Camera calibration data
=== Section Start ===
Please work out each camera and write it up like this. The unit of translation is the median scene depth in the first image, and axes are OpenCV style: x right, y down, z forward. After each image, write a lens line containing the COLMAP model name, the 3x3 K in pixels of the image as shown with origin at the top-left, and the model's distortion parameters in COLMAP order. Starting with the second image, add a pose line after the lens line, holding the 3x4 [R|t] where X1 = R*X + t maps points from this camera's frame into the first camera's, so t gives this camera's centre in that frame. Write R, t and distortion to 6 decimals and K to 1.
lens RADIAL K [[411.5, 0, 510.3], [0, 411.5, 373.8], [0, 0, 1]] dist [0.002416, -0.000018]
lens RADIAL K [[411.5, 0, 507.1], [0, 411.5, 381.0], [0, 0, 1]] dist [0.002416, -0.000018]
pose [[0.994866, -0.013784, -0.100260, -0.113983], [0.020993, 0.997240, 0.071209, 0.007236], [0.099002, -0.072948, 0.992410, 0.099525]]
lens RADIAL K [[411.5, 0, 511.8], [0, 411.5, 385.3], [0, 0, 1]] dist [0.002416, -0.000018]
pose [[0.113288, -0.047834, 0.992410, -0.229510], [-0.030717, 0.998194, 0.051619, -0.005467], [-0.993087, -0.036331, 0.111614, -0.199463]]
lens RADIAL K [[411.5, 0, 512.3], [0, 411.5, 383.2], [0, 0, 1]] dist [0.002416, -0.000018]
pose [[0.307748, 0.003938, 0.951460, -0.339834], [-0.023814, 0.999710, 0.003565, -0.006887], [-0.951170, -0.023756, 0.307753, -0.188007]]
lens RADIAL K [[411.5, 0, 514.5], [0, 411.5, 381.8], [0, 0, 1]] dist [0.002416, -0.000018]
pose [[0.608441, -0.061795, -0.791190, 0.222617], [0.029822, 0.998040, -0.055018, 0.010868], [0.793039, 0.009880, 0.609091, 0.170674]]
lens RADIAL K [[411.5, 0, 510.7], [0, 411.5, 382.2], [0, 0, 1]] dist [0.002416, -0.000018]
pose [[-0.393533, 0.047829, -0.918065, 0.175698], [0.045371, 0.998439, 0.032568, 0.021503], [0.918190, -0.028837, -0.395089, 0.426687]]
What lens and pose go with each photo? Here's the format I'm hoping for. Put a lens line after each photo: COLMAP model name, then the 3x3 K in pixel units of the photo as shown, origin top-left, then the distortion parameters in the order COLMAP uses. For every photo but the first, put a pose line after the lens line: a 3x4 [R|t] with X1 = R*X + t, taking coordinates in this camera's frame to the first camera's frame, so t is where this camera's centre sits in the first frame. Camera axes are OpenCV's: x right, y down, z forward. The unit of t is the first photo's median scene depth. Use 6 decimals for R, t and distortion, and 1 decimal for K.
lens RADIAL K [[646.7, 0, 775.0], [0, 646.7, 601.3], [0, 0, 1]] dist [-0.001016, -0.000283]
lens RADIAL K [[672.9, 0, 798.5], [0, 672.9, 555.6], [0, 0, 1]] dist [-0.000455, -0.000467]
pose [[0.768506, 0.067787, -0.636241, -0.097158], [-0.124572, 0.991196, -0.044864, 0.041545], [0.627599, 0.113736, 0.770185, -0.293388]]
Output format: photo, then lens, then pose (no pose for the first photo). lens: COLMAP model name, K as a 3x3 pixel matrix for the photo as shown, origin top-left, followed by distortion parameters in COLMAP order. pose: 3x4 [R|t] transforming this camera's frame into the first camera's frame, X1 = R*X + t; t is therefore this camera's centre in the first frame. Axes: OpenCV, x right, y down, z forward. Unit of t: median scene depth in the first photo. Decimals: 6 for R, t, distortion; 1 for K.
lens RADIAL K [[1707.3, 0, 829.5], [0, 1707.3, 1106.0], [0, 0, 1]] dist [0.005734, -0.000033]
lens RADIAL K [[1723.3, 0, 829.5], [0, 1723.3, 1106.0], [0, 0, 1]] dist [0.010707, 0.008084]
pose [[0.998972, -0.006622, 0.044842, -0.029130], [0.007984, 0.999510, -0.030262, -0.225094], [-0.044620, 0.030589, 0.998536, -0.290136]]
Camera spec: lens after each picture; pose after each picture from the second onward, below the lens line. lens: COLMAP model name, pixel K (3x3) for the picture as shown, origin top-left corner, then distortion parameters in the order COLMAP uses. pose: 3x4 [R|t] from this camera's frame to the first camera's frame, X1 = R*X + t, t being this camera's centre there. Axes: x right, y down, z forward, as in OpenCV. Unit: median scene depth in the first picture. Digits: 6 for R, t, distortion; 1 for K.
=== Section End ===
Repeat the whole of the data above exactly as it appears.

- TASK OUTPUT:
Please work out each camera and write it up like this. The unit of translation is the median scene depth in the first image, and axes are OpenCV style: x right, y down, z forward. After each image, write a lens line containing the COLMAP model name, the 3x3 K in pixels of the image as shown with origin at the top-left, and the model's distortion parameters in COLMAP order. Starting with the second image, add a pose line after the lens line, holding the 3x4 [R|t] where X1 = R*X + t maps points from this camera's frame into the first camera's, so t gives this camera's centre in that frame. Write R, t and distortion to 6 decimals and K to 1.
lens RADIAL K [[411.5, 0, 510.3], [0, 411.5, 373.8], [0, 0, 1]] dist [0.002416, -0.000018]
lens RADIAL K [[411.5, 0, 507.1], [0, 411.5, 381.0], [0, 0, 1]] dist [0.002416, -0.000018]
pose [[0.994866, -0.013784, -0.100260, -0.113983], [0.020993, 0.997240, 0.071209, 0.007236], [0.099002, -0.072948, 0.992410, 0.099525]]
lens RADIAL K [[411.5, 0, 511.8], [0, 411.5, 385.3], [0, 0, 1]] dist [0.002416, -0.000018]
pose [[0.113288, -0.047834, 0.992410, -0.229510], [-0.030717, 0.998194, 0.051619, -0.005467], [-0.993087, -0.036331, 0.111614, -0.199463]]
lens RADIAL K [[411.5, 0, 512.3], [0, 411.5, 383.2], [0, 0, 1]] dist [0.002416, -0.000018]
pose [[0.307748, 0.003938, 0.951460, -0.339834], [-0.023814, 0.999710, 0.003565, -0.006887], [-0.951170, -0.023756, 0.307753, -0.188007]]
lens RADIAL K [[411.5, 0, 514.5], [0, 411.5, 381.8], [0, 0, 1]] dist [0.002416, -0.000018]
pose [[0.608441, -0.061795, -0.791190, 0.222617], [0.029822, 0.998040, -0.055018, 0.010868], [0.793039, 0.009880, 0.609091, 0.170674]]
lens RADIAL K [[411.5, 0, 510.7], [0, 411.5, 382.2], [0, 0, 1]] dist [0.002416, -0.000018]
pose [[-0.393533, 0.047829, -0.918065, 0.175698], [0.045371, 0.998439, 0.032568, 0.021503], [0.918190, -0.028837, -0.395089, 0.426687]]
What lens and pose go with each photo? Here's the format I'm hoping for. Put a lens line after each photo: COLMAP model name, then the 3x3 K in pixel units of the photo as shown, origin top-left, then the distortion parameters in the order COLMAP uses. For every photo but the first, put a pose line after the lens line: a 3x4 [R|t] with X1 = R*X + t, taking coordinates in this camera's frame to the first camera's frame, so t is where this camera's centre sits in the first frame. Camera axes are OpenCV's: x right, y down, z forward. The unit of t is the first photo's median scene depth. Use 6 decimals for R, t and distortion, and 1 decimal for K.
lens RADIAL K [[646.7, 0, 775.0], [0, 646.7, 601.3], [0, 0, 1]] dist [-0.001016, -0.000283]
lens RADIAL K [[672.9, 0, 798.5], [0, 672.9, 555.6], [0, 0, 1]] dist [-0.000455, -0.000467]
pose [[0.768506, 0.067787, -0.636241, -0.097158], [-0.124572, 0.991196, -0.044864, 0.041545], [0.627599, 0.113736, 0.770185, -0.293388]]
Output format: photo, then lens, then pose (no pose for the first photo). lens: COLMAP model name, K as a 3x3 pixel matrix for the photo as shown, origin top-left, followed by distortion parameters in COLMAP order. pose: 3x4 [R|t] transforming this camera's frame into the first camera's frame, X1 = R*X + t; t is therefore this camera's centre in the first frame. Axes: OpenCV, x right, y down, z forward. Unit of t: median scene depth in the first photo. Decimals: 6 for R, t, distortion; 1 for K.
lens RADIAL K [[1707.3, 0, 829.5], [0, 1707.3, 1106.0], [0, 0, 1]] dist [0.005734, -0.000033]
lens RADIAL K [[1723.3, 0, 829.5], [0, 1723.3, 1106.0], [0, 0, 1]] dist [0.010707, 0.008084]
pose [[0.998972, -0.006622, 0.044842, -0.029130], [0.007984, 0.999510, -0.030262, -0.225094], [-0.044620, 0.030589, 0.998536, -0.290136]]
Camera spec: lens after each picture; pose after each picture from the second onward, below the lens line. lens: COLMAP model name, pixel K (3x3) for the picture as shown, origin top-left corner, then distortion parameters in the order COLMAP uses. pose: 3x4 [R|t] from this camera's frame to the first camera's frame, X1 = R*X + t, t being this camera's centre there. Axes: x right, y down, z forward, as in OpenCV. Unit: median scene depth in the first picture. Digits: 6 for R, t, distortion; 1 for K.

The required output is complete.